Items in a dataset:

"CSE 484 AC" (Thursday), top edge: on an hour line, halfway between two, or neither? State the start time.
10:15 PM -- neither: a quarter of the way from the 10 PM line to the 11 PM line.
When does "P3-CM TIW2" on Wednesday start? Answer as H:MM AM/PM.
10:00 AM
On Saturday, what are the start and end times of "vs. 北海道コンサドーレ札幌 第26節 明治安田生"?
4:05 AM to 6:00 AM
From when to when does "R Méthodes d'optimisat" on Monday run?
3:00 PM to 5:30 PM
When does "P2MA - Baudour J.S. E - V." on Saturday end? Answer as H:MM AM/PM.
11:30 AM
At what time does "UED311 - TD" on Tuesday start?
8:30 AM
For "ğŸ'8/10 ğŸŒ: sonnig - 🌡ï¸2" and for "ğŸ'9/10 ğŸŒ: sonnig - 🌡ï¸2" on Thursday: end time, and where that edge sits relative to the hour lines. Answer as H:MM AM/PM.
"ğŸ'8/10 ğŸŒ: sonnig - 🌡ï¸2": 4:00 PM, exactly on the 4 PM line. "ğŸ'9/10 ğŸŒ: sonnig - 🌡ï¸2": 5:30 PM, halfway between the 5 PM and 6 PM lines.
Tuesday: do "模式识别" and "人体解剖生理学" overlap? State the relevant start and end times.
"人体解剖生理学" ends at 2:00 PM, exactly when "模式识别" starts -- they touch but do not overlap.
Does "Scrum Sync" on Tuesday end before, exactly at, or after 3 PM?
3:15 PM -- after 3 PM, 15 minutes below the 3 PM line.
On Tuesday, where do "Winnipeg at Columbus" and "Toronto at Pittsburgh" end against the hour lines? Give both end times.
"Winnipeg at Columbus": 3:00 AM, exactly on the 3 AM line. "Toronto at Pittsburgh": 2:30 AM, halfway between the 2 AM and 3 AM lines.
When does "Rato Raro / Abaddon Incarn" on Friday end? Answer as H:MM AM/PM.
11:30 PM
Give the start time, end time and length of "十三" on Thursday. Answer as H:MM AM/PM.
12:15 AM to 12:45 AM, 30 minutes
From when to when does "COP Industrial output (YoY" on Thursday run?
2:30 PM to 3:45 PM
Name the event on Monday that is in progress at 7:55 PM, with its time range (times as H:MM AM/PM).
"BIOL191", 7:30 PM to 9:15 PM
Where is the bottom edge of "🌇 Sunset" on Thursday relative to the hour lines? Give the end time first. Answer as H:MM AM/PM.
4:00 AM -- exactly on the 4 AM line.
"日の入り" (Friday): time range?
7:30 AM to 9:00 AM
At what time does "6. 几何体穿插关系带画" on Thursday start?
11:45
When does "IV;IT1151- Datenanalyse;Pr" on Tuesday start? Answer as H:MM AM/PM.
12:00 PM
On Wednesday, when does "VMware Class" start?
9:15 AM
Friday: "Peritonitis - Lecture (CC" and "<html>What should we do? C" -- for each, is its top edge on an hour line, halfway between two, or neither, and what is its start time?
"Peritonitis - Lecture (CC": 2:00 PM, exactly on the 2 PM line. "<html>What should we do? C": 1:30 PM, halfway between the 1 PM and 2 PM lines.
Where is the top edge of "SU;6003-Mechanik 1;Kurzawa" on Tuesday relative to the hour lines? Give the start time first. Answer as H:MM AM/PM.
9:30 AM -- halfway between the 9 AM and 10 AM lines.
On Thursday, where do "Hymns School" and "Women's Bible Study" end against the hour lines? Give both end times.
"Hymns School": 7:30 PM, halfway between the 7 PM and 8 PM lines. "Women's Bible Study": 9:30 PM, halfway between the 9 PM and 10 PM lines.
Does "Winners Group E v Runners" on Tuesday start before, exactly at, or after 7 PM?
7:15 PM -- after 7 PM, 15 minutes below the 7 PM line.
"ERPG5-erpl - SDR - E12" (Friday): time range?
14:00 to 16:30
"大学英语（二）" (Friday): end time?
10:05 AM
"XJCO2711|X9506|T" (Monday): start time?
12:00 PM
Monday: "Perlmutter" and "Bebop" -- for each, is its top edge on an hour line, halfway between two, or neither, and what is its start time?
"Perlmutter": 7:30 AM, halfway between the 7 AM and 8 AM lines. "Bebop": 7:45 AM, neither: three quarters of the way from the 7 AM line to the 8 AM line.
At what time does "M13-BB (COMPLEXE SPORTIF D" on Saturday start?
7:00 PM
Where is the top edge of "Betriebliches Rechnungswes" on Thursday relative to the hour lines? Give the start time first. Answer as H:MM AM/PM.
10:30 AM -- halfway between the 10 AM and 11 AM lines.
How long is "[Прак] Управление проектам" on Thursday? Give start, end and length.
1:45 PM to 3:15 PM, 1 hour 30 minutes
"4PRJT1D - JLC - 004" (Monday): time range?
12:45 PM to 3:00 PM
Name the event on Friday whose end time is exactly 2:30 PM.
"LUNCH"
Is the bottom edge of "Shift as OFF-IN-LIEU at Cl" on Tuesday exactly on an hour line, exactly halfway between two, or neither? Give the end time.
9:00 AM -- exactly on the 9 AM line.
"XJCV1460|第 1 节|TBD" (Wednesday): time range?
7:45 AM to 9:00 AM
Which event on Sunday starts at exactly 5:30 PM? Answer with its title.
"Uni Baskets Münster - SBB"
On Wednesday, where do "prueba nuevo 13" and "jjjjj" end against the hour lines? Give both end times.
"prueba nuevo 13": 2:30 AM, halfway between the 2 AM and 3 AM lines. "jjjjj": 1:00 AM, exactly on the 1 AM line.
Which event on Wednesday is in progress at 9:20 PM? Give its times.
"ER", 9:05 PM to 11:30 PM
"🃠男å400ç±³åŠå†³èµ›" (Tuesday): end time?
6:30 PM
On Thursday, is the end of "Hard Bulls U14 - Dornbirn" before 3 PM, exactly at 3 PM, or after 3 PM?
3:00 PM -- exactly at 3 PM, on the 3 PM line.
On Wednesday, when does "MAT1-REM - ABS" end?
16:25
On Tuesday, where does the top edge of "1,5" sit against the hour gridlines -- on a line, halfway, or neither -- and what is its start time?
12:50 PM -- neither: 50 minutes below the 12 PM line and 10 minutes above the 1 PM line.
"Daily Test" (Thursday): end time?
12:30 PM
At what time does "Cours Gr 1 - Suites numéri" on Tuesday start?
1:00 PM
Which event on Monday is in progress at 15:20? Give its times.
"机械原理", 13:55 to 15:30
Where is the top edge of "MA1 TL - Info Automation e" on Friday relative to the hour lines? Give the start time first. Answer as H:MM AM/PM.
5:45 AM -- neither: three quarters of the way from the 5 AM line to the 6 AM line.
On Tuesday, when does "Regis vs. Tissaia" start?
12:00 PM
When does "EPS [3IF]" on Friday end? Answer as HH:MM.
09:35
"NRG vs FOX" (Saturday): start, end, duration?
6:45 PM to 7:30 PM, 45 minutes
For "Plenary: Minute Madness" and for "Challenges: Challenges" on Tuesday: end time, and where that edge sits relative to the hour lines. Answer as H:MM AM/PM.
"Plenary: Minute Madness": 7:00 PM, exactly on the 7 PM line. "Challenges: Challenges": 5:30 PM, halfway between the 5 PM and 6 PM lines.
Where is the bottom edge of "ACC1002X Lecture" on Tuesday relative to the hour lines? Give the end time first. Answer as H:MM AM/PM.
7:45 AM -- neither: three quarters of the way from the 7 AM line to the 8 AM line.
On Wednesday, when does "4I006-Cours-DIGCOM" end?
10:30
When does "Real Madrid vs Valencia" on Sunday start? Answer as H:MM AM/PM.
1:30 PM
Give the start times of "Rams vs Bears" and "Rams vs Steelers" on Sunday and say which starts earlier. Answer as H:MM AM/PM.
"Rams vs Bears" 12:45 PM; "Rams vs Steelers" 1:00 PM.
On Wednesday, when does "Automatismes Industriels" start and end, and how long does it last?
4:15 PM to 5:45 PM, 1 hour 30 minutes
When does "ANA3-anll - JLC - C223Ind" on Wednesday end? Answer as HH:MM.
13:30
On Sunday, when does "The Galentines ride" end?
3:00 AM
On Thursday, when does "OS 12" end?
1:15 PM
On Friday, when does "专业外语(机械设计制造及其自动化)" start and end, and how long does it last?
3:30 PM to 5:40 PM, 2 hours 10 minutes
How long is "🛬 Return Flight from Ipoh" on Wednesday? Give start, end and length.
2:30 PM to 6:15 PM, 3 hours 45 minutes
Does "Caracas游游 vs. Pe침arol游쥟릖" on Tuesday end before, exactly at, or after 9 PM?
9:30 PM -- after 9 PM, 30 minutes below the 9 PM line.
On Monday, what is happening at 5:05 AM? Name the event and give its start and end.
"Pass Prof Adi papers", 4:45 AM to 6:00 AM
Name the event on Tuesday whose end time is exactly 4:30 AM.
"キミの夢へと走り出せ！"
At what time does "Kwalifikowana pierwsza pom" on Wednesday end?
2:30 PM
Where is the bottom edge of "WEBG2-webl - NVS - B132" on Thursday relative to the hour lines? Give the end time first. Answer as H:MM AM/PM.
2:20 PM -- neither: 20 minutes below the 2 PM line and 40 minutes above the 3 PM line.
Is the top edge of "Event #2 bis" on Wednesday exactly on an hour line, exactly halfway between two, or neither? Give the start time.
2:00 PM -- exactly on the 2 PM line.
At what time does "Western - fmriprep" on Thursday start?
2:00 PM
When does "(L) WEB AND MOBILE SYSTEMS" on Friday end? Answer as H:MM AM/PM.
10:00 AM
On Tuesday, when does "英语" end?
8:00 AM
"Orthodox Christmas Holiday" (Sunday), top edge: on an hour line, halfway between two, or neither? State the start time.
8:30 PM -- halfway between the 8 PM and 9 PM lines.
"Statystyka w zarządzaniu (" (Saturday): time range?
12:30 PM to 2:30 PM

**EXERCISE DETAILS**
Repeat the items above word for word, from the line containing "on Thursday: end" through the line containing "2:30 PM to 3:45 PM", including both of those lines.

**TASK SOLUTION**
For "ğŸ'8/10 ğŸŒ: sonnig - 🌡ï¸2" and for "ğŸ'9/10 ğŸŒ: sonnig - 🌡ï¸2" on Thursday: end time, and where that edge sits relative to the hour lines. Answer as H:MM AM/PM.
"ğŸ'8/10 ğŸŒ: sonnig - 🌡ï¸2": 4:00 PM, exactly on the 4 PM line. "ğŸ'9/10 ğŸŒ: sonnig - 🌡ï¸2": 5:30 PM, halfway between the 5 PM and 6 PM lines.
Tuesday: do "模式识别" and "人体解剖生理学" overlap? State the relevant start and end times.
"人体解剖生理学" ends at 2:00 PM, exactly when "模式识别" starts -- they touch but do not overlap.
Does "Scrum Sync" on Tuesday end before, exactly at, or after 3 PM?
3:15 PM -- after 3 PM, 15 minutes below the 3 PM line.
On Tuesday, where do "Winnipeg at Columbus" and "Toronto at Pittsburgh" end against the hour lines? Give both end times.
"Winnipeg at Columbus": 3:00 AM, exactly on the 3 AM line. "Toronto at Pittsburgh": 2:30 AM, halfway between the 2 AM and 3 AM lines.
When does "Rato Raro / Abaddon Incarn" on Friday end? Answer as H:MM AM/PM.
11:30 PM
Give the start time, end time and length of "十三" on Thursday. Answer as H:MM AM/PM.
12:15 AM to 12:45 AM, 30 minutes
From when to when does "COP Industrial output (YoY" on Thursday run?
2:30 PM to 3:45 PM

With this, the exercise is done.